▶ _Work task_
All that is needed is each line of the entries holding the word "worden", copied as it stands.

▶ _Data to use_
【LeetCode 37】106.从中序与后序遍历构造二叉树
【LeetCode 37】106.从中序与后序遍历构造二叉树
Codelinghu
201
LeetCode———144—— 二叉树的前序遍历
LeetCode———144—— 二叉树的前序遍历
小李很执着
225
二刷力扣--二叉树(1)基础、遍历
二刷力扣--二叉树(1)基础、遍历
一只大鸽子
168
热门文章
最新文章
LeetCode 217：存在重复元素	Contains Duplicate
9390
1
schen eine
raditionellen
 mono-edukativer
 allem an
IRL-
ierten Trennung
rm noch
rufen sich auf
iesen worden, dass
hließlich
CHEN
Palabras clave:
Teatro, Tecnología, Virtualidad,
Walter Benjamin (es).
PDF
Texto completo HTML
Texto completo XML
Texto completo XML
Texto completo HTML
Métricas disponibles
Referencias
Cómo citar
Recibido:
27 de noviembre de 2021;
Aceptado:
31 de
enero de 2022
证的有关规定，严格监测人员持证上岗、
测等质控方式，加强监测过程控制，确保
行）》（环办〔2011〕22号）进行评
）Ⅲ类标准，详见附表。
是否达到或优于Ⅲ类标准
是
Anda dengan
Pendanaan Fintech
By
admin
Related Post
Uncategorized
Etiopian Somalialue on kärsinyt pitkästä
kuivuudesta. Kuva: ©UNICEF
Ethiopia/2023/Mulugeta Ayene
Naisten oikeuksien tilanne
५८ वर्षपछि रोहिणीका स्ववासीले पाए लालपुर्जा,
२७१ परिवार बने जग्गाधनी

* * *

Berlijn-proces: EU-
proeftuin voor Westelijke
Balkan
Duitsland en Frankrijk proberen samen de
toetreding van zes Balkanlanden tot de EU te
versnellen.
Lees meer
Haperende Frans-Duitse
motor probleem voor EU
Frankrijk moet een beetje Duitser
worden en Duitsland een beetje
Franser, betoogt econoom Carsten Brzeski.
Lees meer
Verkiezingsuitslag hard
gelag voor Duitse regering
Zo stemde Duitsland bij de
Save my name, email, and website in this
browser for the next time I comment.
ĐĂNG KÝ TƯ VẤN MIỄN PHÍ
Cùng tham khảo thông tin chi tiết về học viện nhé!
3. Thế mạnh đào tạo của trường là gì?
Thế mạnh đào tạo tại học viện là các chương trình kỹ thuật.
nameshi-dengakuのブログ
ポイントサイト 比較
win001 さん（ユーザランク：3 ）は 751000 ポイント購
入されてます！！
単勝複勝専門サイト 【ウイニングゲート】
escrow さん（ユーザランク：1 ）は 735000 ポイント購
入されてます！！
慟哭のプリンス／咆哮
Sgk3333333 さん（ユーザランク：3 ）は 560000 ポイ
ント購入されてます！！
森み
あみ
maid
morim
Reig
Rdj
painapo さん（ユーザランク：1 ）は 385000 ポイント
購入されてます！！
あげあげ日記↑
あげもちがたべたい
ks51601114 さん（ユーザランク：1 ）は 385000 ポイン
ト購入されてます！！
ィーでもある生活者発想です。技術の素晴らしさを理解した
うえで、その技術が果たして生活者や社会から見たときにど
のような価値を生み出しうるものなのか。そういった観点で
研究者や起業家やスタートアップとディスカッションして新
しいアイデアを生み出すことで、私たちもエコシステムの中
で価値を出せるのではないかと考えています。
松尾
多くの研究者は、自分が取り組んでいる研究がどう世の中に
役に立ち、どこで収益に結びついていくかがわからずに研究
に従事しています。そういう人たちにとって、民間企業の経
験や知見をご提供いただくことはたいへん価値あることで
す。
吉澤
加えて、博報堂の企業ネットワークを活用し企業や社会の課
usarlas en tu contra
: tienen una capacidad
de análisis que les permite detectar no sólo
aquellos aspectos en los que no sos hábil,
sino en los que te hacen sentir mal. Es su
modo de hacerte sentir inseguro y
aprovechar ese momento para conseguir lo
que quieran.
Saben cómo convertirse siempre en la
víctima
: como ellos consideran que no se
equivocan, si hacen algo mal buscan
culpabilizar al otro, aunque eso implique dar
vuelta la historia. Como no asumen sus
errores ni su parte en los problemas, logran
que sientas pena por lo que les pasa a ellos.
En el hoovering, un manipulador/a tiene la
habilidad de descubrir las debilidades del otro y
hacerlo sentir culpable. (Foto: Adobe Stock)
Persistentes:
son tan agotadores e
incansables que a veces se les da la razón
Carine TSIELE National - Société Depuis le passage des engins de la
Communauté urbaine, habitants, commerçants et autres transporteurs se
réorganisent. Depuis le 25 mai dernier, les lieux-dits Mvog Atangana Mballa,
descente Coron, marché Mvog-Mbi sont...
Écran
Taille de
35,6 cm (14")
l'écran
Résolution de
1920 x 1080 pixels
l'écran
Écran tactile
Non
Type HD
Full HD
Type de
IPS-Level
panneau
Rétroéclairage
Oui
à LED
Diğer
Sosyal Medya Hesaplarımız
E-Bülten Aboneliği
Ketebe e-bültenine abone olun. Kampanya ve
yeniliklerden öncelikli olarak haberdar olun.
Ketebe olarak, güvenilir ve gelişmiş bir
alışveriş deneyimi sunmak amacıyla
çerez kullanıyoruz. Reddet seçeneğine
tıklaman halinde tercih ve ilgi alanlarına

==

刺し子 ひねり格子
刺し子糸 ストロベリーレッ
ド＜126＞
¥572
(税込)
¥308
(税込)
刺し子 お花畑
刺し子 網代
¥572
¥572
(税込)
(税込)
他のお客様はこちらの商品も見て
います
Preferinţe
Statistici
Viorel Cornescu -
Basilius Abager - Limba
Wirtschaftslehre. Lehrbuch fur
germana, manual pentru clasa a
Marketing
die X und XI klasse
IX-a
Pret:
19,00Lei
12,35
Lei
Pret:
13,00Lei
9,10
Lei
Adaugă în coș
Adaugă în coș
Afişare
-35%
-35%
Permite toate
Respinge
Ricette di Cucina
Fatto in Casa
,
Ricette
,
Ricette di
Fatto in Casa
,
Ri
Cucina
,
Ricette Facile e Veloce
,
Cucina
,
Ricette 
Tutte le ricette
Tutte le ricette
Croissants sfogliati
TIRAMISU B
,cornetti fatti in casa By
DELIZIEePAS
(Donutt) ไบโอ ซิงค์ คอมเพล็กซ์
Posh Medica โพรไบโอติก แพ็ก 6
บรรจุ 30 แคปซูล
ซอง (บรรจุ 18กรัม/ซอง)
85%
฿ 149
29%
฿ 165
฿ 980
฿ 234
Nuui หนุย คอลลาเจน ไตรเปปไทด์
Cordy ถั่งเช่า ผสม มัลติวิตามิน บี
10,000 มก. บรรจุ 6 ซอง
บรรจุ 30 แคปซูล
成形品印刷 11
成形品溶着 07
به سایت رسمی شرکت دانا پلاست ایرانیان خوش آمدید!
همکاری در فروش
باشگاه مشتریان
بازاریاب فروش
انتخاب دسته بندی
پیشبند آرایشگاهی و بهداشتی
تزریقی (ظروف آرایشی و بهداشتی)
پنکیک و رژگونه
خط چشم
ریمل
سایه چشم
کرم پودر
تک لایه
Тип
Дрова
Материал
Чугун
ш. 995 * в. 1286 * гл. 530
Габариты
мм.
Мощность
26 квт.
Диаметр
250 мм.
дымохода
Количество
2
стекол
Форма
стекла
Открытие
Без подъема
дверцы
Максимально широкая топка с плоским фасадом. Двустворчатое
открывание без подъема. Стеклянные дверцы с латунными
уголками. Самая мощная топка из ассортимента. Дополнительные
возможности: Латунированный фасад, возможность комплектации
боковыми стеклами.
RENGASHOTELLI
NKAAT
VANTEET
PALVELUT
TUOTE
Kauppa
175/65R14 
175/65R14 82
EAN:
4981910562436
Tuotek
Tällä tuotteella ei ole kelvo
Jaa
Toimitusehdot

▶ _Result of the task_
iesen worden, dass
worden en Duitsland een beetje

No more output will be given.